Man, you sure know how to ask complex questions ;) My answer is of course „it depends”. But the way of my thinking would revolve around the concept of 4C – it’s something that replaced 4Ps of marketing around 1990. Instead of Product we think in terms of Customer Value, Place is replaced by Convenience, Price should be considered as Cost and one-way Promotion is now two-way Conversation. I would first go with customer value: what is the reason anyone would visit their website. If such reason exists, how can we make this visit as convenient as possible (so: website design, among others). Convenience also means thinking about costs for the customers. Not only in terms of money. Cost can be viewed as comprising of three currencies: money, time and nerves. And all of them are interchangeable: the consumer is willing to put time and/or money to save nerves, some of us have more time and use it to save money and so on. But the perfect recipe is different for different industries so I won’t tell you.

There is a lot of talk of real and on line marketing integration. What are the best examples you have come across in Poland?

JWT Lemon Sky did a great stunt for Tymbark, producer of juice drinks. Tymbark has always been a choice for a younger generation. And they were thinking, how they could engage young people who are „digital natives” with a traditional product. They came up with an idea called „gramofun”. There’s an app that runs on your telephone. If you put a Tymbark bottle on top of it, it produces a stunning light effects that are in sync with the music that is playing on your device. And you can sync the effect with your friends’ devices to create huge disco-like performances using Tymbark bottles and your phones. I love the idea. And outside Poland there’s „Pay Per Laugh” project done by McCann for one of the Barcelona’s comedy theaters. It’s a facial recognition app that is installed on a tablet strapped in front of you when you watch a comedy show. The app recognizes when you’re laughing and… calculates the ticket price based on the amount of laughs you had. This is the technology blend I would like to see more.

What do you think of the trends in Marketing Automation. The fact that Rafa? Brzoska - one of Poland’s most successful businessman invested in Sales Manago suggest it has a bright future.

I believe in the consumer’s inbox as the next social media platform. Because social media is no longer just about public sharing, it’s about communication. In Q4 2014 four of the largest social media networks across the world had around 2 billion users. In the same quarter four of the largest instant messaging platforms were reaching the same number – and their growth rate was much more rapid. Snapchat is the fastest growing social app in the US. But many of us feel we don’t need another app for one-on-one communication.

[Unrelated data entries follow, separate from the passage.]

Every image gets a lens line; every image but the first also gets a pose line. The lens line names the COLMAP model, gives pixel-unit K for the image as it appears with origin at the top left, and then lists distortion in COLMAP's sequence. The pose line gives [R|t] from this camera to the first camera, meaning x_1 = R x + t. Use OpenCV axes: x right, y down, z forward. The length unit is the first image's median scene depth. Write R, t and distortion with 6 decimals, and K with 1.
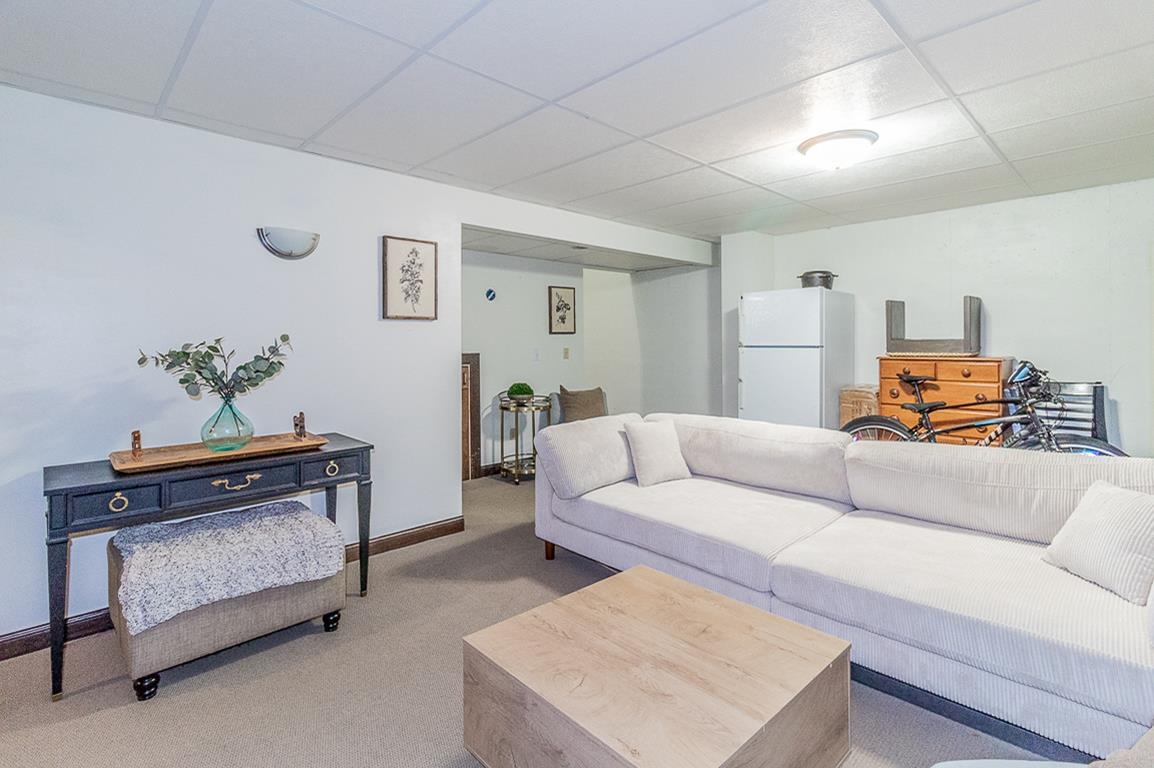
lens RADIAL K [[544.6, 0, 584.6], [0, 544.6, 340.0], [0, 0, 1]] dist [-0.000948, -0.001449]
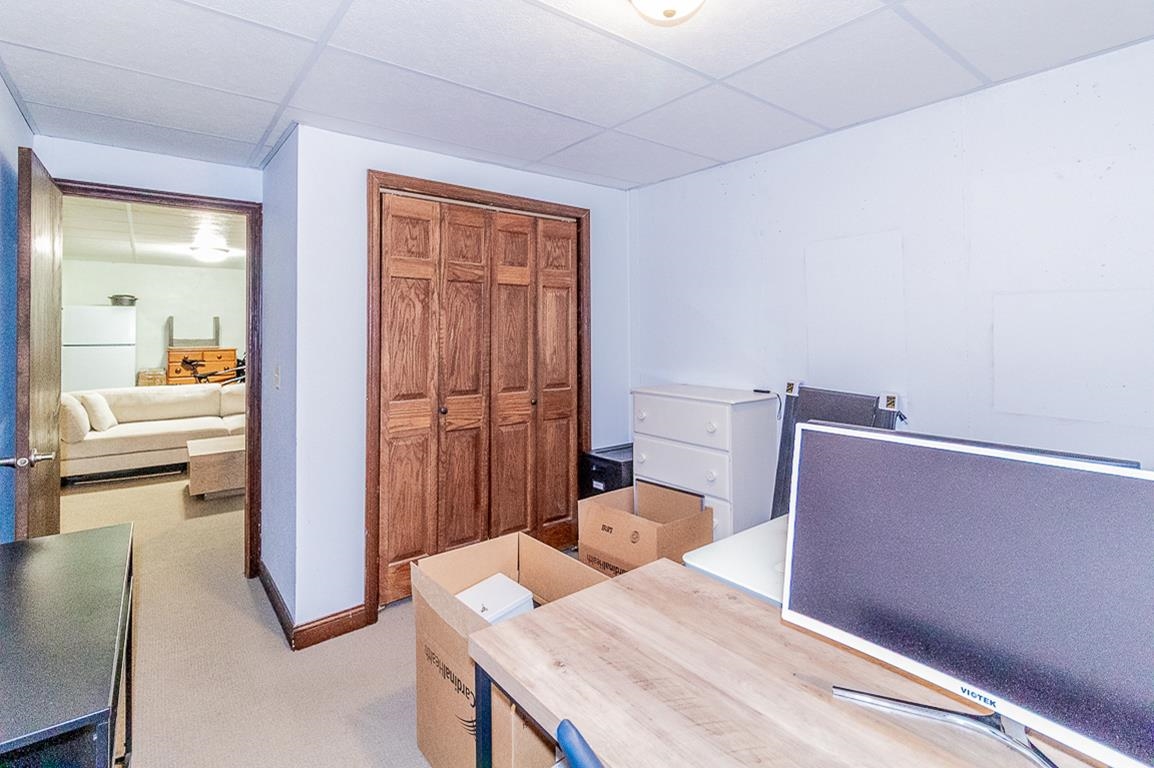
lens RADIAL K [[544.6, 0, 584.5], [0, 544.6, 317.5], [0, 0, 1]] dist [-0.000948, -0.001449]
pose [[0.085511, 0.029167, 0.995910, -1.029795], [-0.000472, 0.999572, -0.029234, -0.021166], [-0.996337, 0.002029, 0.085489, -0.432227]]
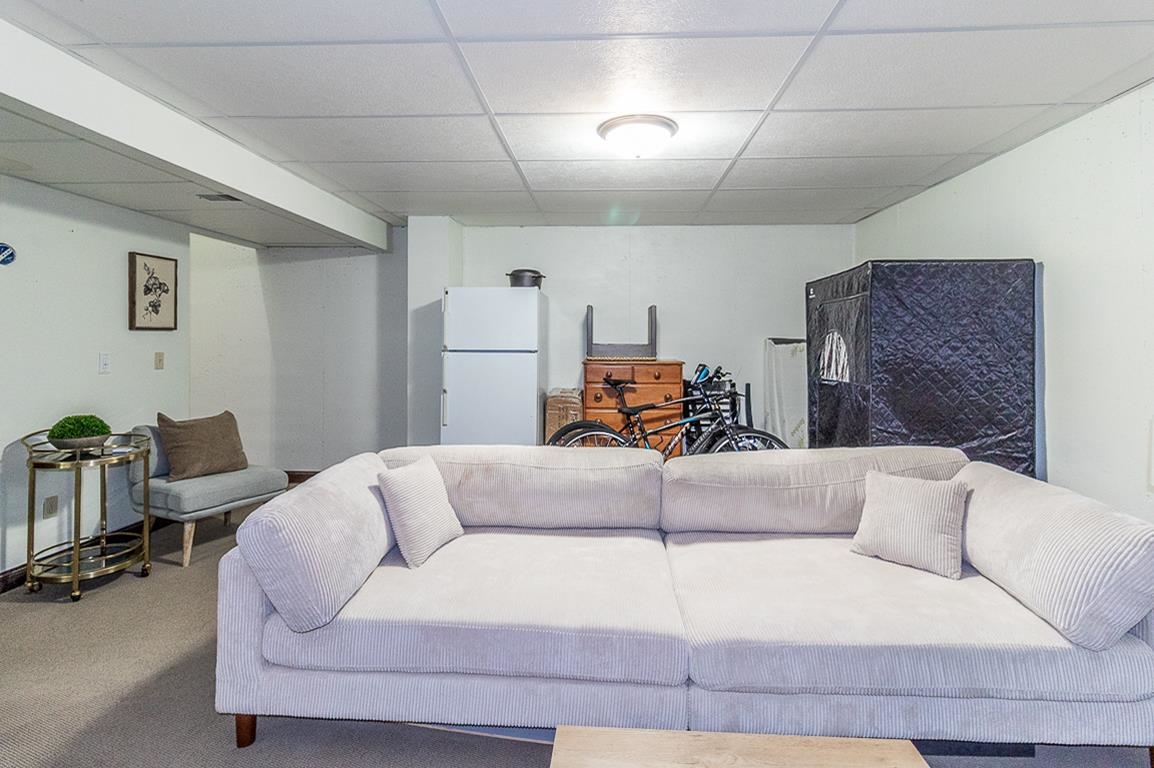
lens RADIAL K [[544.6, 0, 578.0], [0, 544.6, 332.7], [0, 0, 1]] dist [-0.000948, -0.001449]
pose [[0.730447, 0.021145, 0.682642, -0.150002], [-0.012307, 0.999766, -0.017800, -0.003886], [-0.682858, 0.004601, 0.730537, 0.275929]]
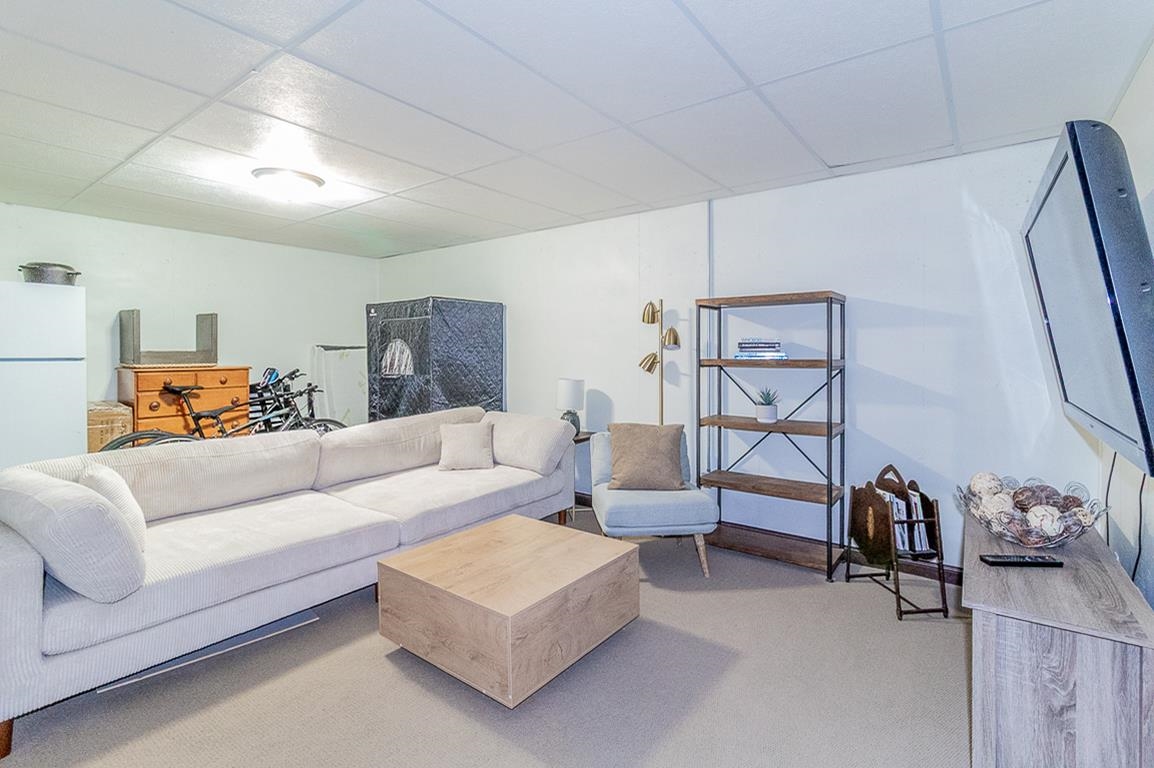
lens RADIAL K [[544.6, 0, 589.2], [0, 544.6, 352.9], [0, 0, 1]] dist [-0.000948, -0.001449]
pose [[-0.173676, 0.005957, 0.984785, -0.510869], [-0.003275, 0.999973, -0.006626, 0.006890], [-0.984797, -0.004376, -0.173652, 0.393175]]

We still have e-mail that is evolving but is one of the most intimate places on our screens. Marketers who know how to use it will gain in 2015. And marketing automation, big data help in personalizing the message. Which is very important in one-on-one communication.

If you career and life works out exactly as you want, what will you be doing in 5-10 years from now?

I will have finished my fifth or seventh book (I plan to write one every two or three years), all of my previous books will have become international bestsellers, I’ll be on my way to the next big conference where I will be speaking about… Well, this is the hard part. I love what I do — sharing knowledge, speaking publicly, building things… But I don’t limit myself to just single one field of study. Marketing led me to branding, then to gamification. My third book is on storytelling and it’s already full of cognitive psychology. I know roughly what my fourth book will be about, but fifth? No idea. I’m sure the discovery process will be a great journey.

If is there anything I haven’t asked that you would like to tell us that you think is important, please let readers know. Nope, this was a pretty extensive interview. It also helped me shape a few thoughts for the mobile conference, thank you
for that. And I’ll be seeing you around.